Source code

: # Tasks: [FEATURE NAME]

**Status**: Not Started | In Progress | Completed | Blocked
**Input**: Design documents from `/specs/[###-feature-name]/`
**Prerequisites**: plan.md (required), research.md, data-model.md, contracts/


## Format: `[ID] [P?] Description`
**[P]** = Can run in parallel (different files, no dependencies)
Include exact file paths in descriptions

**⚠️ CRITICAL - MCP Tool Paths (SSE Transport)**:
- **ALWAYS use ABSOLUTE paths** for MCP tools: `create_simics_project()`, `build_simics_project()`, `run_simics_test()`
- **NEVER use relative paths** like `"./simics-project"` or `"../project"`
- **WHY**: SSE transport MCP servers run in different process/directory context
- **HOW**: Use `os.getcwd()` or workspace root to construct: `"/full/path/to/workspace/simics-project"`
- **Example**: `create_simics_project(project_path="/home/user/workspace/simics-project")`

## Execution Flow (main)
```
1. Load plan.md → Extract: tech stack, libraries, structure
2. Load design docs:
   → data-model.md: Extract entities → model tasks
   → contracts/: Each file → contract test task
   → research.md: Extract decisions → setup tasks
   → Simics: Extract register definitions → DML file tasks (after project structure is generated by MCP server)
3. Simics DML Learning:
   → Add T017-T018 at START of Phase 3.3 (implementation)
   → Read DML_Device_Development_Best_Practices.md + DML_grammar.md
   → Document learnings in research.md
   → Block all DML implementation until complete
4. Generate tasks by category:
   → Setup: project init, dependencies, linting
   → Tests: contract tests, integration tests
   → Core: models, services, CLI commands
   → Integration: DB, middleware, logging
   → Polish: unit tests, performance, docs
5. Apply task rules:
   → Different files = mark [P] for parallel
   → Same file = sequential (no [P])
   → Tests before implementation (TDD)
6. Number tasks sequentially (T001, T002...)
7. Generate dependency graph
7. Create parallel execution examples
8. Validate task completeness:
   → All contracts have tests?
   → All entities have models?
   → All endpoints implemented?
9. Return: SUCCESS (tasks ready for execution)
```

WORK TO BE COMPLETED = Copy out, in full, each line above that has the word "dependencies" in it.

OUTPUT FOR THIS TASK =
**[P]** = Can run in parallel (different files, no dependencies)
   → Setup: project init, dependencies, linting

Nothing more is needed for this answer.